First Grade

 In first grade, there is a transition from open-ended play and work to more direct and explicit instruction. First graders continue to learn through exploration and play, but these experiences are more directed than in the early childhood grades (Fours and kindergarten). This is a significant change for students, as their “school work” begins to feel harder. The first grade curriculum is designed to ease anxiety and nurture a habit of risk taking that carries students forward in their readiness for all academic areas. As students develop fluency and confidence in their skills, they begin to build stamina for reading, writing, and listening to each other, and become more independent in their learning and problem-solving.

Building on the foundational social-emotional work of the early childhood grades, the goal of first grade is to help students expand their understanding of their roles within a slightly bigger world. First graders are industrious when it comes to making sense of the world: they take everything in, sort and categorize information, and show an earnest drive and excitement for learning and discovery.

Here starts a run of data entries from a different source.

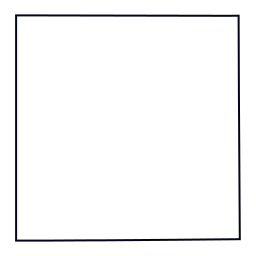 Stevens, Kansas, United States of America (Albers equal-area conic projection)
{"feature_id": "52423323B61357262089532", "entity_name": "Stevens", "entity_type": "district", "adm_level": 2, "iso_a3": "USA", "parent_name": "United States of America", "parent_adm1": "Kansas", "projection": "albers", "projection_center": [-101.316, 37.192], "detail": "fine", "context": "isolated", "style": "outline", "palette": "ink", "viewbox_px": 256, "rotation_deg": 0, "n_neighbors": 0, "source": "geoboundaries", "source_scale": "gbopen_adm2", "svg_char_len": 317}
<svg xmlns="http://www.w3.org/2000/svg" viewBox="0 0 256 256"><path d="M228.7,15.8L30.1,15.4L16.1,15.4L16.1,240.6L32.7,240.6L48.2,240.6L80.3,240.4L80.9,240.4L97.2,240.3L105.7,240.3L106.5,240.3L172.9,239.8L173.5,239.8L239.8,239.2L238.9,90.7L238.6,15.7L228.7,15.8Z" fill="none" stroke="#020617" stroke-width="2"/></svg>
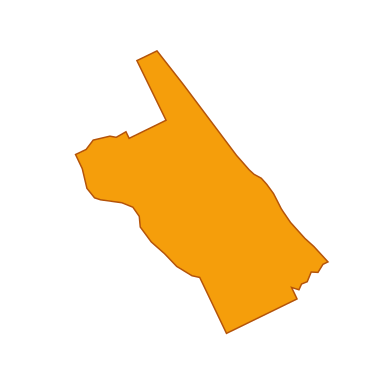 the district of St. Johns, Florida, United States of America, rotated 335°
{"feature_id": "52423323B76675634203570", "entity_name": "St. Johns", "entity_type": "district", "adm_level": 2, "iso_a3": "USA", "parent_name": "United States of America", "parent_adm1": "Florida", "projection": "orthographic", "projection_center": [-81.441, 29.938], "detail": "fine", "context": "isolated", "style": "filled", "palette": "amber", "viewbox_px": 384, "rotation_deg": 335, "n_neighbors": 0, "source": "geoboundaries", "source_scale": "gbopen_adm2", "svg_char_len": 778}
<svg xmlns="http://www.w3.org/2000/svg" viewBox="0 0 384 384"><g transform="rotate(335 192 192)"><path d="M102.3,108.8L102.4,124.5L98.3,144.3L101.2,156.1L105.8,160.4L123.9,172.1L132.0,180.8L133.9,191.8L130.3,201.9L134.0,220.1L140.1,234.1L141.0,236.1L146.7,253.0L156.6,267.9L162.9,272.7L163.1,289.8L163.5,334.7L242.0,333.3L241.9,320.6L247.6,325.8L252.4,321.7L258.5,322.0L266.2,314.9L272.2,318.1L280.1,312.9L285.7,312.8L279.4,292.9L274.7,281.8L268.4,261.2L266.2,247.8L265.9,245.4L265.8,244.9L265.5,235.5L265.2,227.9L263.0,216.7L260.6,208.8L255.7,202.2L253.2,196.1L247.8,177.6L229.4,90.2L219.9,49.3L200.0,49.6L197.6,49.6L198.8,116.0L157.7,116.8L157.6,109.5L146.4,110.4L141.2,106.7L124.4,103.2L114.0,108.7L102.3,108.8Z" fill="#f59e0b" stroke="#b45309" stroke-width="1.5"/></g></svg>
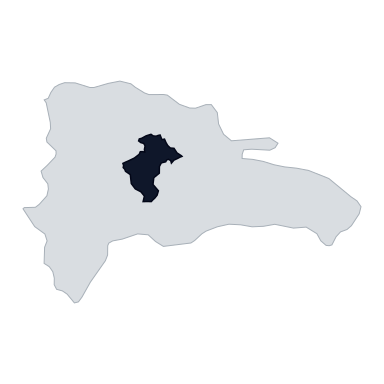 La Vega on a map of Dominican Republic (Albers equal-area conic projection)
{"feature_id": "DOM-1975", "entity_name": "La Vega", "entity_type": "Province", "adm_level": 1, "iso_a3": "DOM", "parent_name": "Dominican Republic", "parent_adm1": "", "projection": "albers", "projection_center": [-70.602, 19.023], "detail": "fine", "context": "in_parent", "style": "filled", "palette": "ink", "viewbox_px": 384, "rotation_deg": 0, "n_neighbors": 0, "source": "natural_earth", "source_scale": "10m", "svg_char_len": 2208}
<svg xmlns="http://www.w3.org/2000/svg" viewBox="0 0 384 384"><path d="M44.1,263.4L44.6,247.3L47.1,240.9L44.9,234.0L34.7,226.6L28.5,217.2L23.0,208.8L24.3,207.6L35.4,207.3L39.3,204.3L46.9,195.8L48.4,189.0L47.8,183.8L43.0,177.6L41.1,171.1L47.2,165.4L55.0,157.2L56.1,154.0L56.0,150.8L46.9,142.0L46.3,138.2L50.6,128.8L50.3,122.5L46.2,102.8L44.2,99.9L48.2,98.3L50.9,92.4L54.5,87.2L59.2,84.5L64.6,82.7L75.2,82.9L89.9,87.5L94.0,87.5L108.2,83.4L119.9,81.1L130.9,83.8L135.3,87.3L144.4,92.9L149.0,94.6L163.4,94.5L167.3,95.1L179.4,104.3L189.6,108.0L195.5,108.2L206.0,104.6L211.3,104.6L217.3,112.6L218.6,124.0L223.6,134.3L231.4,140.8L269.5,137.8L278.0,143.2L275.1,147.7L269.8,150.2L251.6,149.2L243.7,149.8L242.2,154.3L242.1,158.5L252.8,159.4L263.2,161.4L273.8,164.7L284.6,166.9L296.7,168.2L308.7,170.5L328.8,178.5L351.0,196.8L357.0,200.9L361.0,206.7L359.2,213.8L351.4,225.7L347.0,229.5L340.5,231.9L336.1,236.7L331.9,244.9L329.2,245.7L326.1,245.4L320.8,240.8L316.9,233.7L306.2,227.1L293.5,228.1L274.8,224.3L263.5,226.3L252.1,226.8L240.6,224.8L228.9,224.2L217.3,226.8L206.1,231.1L201.9,233.8L194.7,240.5L190.9,243.0L163.4,246.4L155.5,241.5L148.2,234.8L137.6,233.9L122.3,239.1L112.7,240.9L108.8,243.1L107.7,245.7L107.6,255.0L105.4,260.7L90.4,282.1L81.9,297.2L78.4,301.9L74.4,302.9L67.1,294.1L62.4,290.9L56.6,289.3L54.2,284.7L54.3,278.1L52.8,271.7L49.3,266.7L44.1,263.4Z" fill="#d9dde1" stroke="#a8b0b8" stroke-width="1"/><path d="M151.0,134.3L153.2,135.9L156.1,136.2L158.2,135.4L160.1,135.0L161.9,139.6L164.5,139.1L165.9,142.4L167.7,145.5L170.3,148.0L174.0,148.3L177.0,152.9L181.6,155.9L181.8,156.2L182.0,156.4L179.9,157.2L177.7,158.4L174.0,160.1L171.4,163.1L170.7,160.6L168.5,159.3L166.7,159.9L165.7,161.8L161.3,162.9L159.4,166.5L159.3,173.2L153.8,177.7L153.0,184.5L158.4,190.8L157.1,195.2L154.7,198.2L152.7,200.0L151.3,201.6L147.3,201.5L143.1,201.6L144.4,196.1L140.9,191.8L135.3,188.9L131.3,183.6L130.3,174.6L125.5,171.3L124.7,169.2L123.2,167.6L123.6,165.5L122.9,163.4L125.6,162.1L128.6,160.8L134.4,158.0L139.2,154.3L140.3,151.7L142.3,151.6L144.7,152.1L144.4,149.3L145.1,145.9L143.7,143.4L140.8,142.6L138.6,140.9L139.3,138.9L141.6,138.3L146.2,135.8L151.0,134.3Z" fill="#0f172a" stroke="#020617" stroke-width="1.5"/></svg>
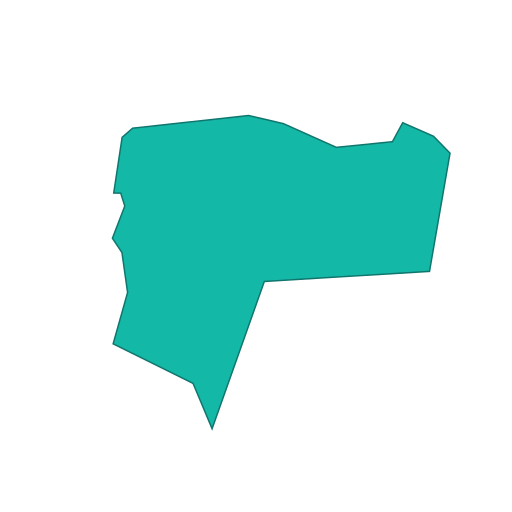 the district of Mayom, Unity, South Sudan, rotated 291°
{"feature_id": "79223893B58930219701541", "entity_name": "Mayom", "entity_type": "district", "adm_level": 2, "iso_a3": "SSD", "parent_name": "South Sudan", "parent_adm1": "Unity", "projection": "robinson", "projection_center": [29.225, 9.075], "detail": "fine", "context": "isolated", "style": "filled", "palette": "teal", "viewbox_px": 512, "rotation_deg": 291, "n_neighbors": 0, "source": "geoboundaries", "source_scale": "gbopen_adm2", "svg_char_len": 432}
<svg xmlns="http://www.w3.org/2000/svg" viewBox="0 0 512 512"><g transform="rotate(291 256 256)"><path d="M433.0,345.2L411.6,342.4L386.2,292.0L389.4,234.1L384.5,198.7L331.1,95.0L318.8,88.5L263.8,100.6L266.2,107.2L255.6,115.6L221.1,115.6L211.2,129.6L175.9,149.2L122.8,154.1L114.5,242.9L79.0,276.9L235.2,272.9L261.8,331.2L303.8,423.5L421.5,400.3L431.4,378.8L433.0,345.2Z" fill="#14b8a6" stroke="#0f766e" stroke-width="1.5"/></g></svg>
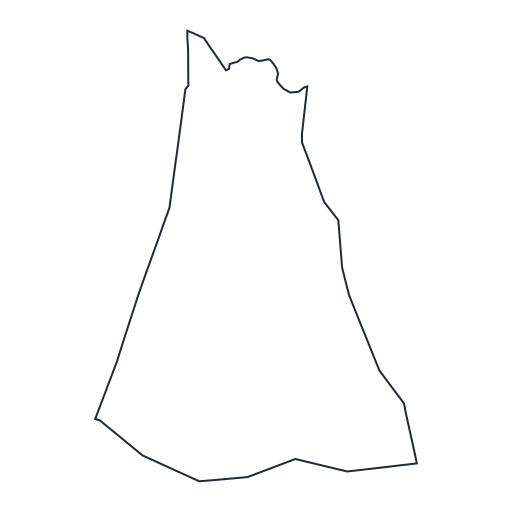 outline of Mashr'ah Wa Hadnan, Ta`izz, Yemen
{"feature_id": "15242507B63057438613217", "entity_name": "Mashr'ah Wa Hadnan", "entity_type": "district", "adm_level": 2, "iso_a3": "YEM", "parent_name": "Yemen", "parent_adm1": "Ta`izz", "projection": "orthographic", "projection_center": [43.997, 13.541], "detail": "fine", "context": "isolated", "style": "outline", "palette": "slate", "viewbox_px": 512, "rotation_deg": 0, "n_neighbors": 0, "source": "geoboundaries", "source_scale": "gbopen_adm2", "svg_char_len": 1430}
<svg xmlns="http://www.w3.org/2000/svg" viewBox="0 0 512 512"><path d="M307.3,86.5L303.8,87.6L302.3,88.9L298.5,91.8L290.1,92.5L288.8,91.7L283.4,88.7L282.2,87.4L281.6,86.8L279.4,84.3L277.1,81.2L276.7,79.5L278.1,73.6L276.5,68.5L273.3,63.6L273.0,63.3L272.1,62.2L270.2,59.9L269.4,59.7L268.1,59.2L266.3,59.7L261.5,60.7L258.9,60.9L258.2,60.9L253.0,58.4L246.9,57.3L244.1,57.6L239.7,59.9L237.3,62.0L236.3,62.2L233.1,62.9L231.9,63.4L229.8,64.0L229.4,65.4L229.0,68.7L227.1,69.9L226.0,70.3L225.6,69.8L216.7,56.7L209.5,46.4L204.8,39.4L204.2,38.1L203.4,37.8L193.0,33.1L187.4,30.7L187.3,37.7L188.1,49.3L188.3,83.1L188.5,85.4L185.4,89.2L181.6,118.0L180.3,127.6L179.1,136.6L177.7,147.1L176.9,153.0L175.5,162.9L170.1,203.0L169.8,205.2L169.7,206.1L169.5,207.6L169.0,209.0L168.0,211.8L167.3,213.9L165.8,217.9L162.2,227.8L159.7,235.2L153.5,252.3L152.3,255.7L143.1,281.2L139.8,290.8L139.0,292.9L138.4,294.6L135.6,303.4L124.7,336.9L116.8,362.0L110.5,378.6L95.2,419.1L99.6,420.2L127.4,443.0L142.5,455.4L145.1,456.6L177.7,471.5L198.2,480.8L199.1,481.3L216.1,479.9L247.5,477.1L295.3,459.0L347.2,471.5L387.0,466.9L416.8,463.4L415.0,454.5L410.3,433.2L409.5,429.7L405.0,409.2L405.0,408.4L404.0,403.5L397.5,394.7L393.1,388.9L388.3,382.5L379.4,370.5L354.2,308.0L349.0,294.9L344.7,278.0L342.1,267.5L338.3,220.2L324.2,202.0L320.6,192.4L315.4,178.1L309.7,162.9L302.2,143.0L302.0,142.2L302.0,133.6L307.3,86.5Z" fill="none" stroke="#1e293b" stroke-width="2"/></svg>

They want to know how things work, and why things are the way they are.

The first grade social studies curriculum focuses on our neighborhood and examines how the needs and wants of this community are met. Laying the foundation for meaningful and active citizenship, we ask first graders to think about the ways in which their individual and collective efforts can affect their worlds inside and outside of the classroom. They learn the community song, “What Can One Little Person Do?”

First graders process their observations of the neighborhood through more directed building experiences. Using their familiarity with open-ended materials such as blocks, paint, paper, and clay, their block work becomes enriched with elaborate detail and interconnectedness. As they build, first graders ask questions such as, “Who pays the police officers?”, “Who makes the electricity?”, and “Where can my block person live?”.The time students spend engaged in this work hones many skills, from the fine motor skills they need to create their block structures to risk-taking, problem-solving, and reflecting on what they see in the world around them.

One aspect of the neighborhood curriculum is the Safety Study, in which first graders begin to connect the rules and expectations of the classroom to those of the world around them. Each class votes on a neighborhood safety concern that they want to examine more closely. One class chose to look at the number of loose park benches in our neighborhood. It took courage for the children to walk up to strangers in the park, explain their project, and ask them to stand up so that they could test the wiggliness of the bench. After collecting the data, each group analyzed its numbers in math class, using critical thinking skills to interpret the data and connect it back to the question of “Why are there more wiggly park benches at this park than the other park?”Students listen to each other’s reasoning and share strategies for how they found the difference between two numbers. Students then consider how they can use the information to take some action. For example, the students who studied park benches wrote letters to the NYC Department of Parks and Recreation praising their hard work and informing them about the small number of wiggly benches they found. Another class’s study of bicycle helmet usage led to making bicycle safety posters to hang around the neighborhood. This active piece of the curriculum is an important aspect of students’ developing sense of citizenship.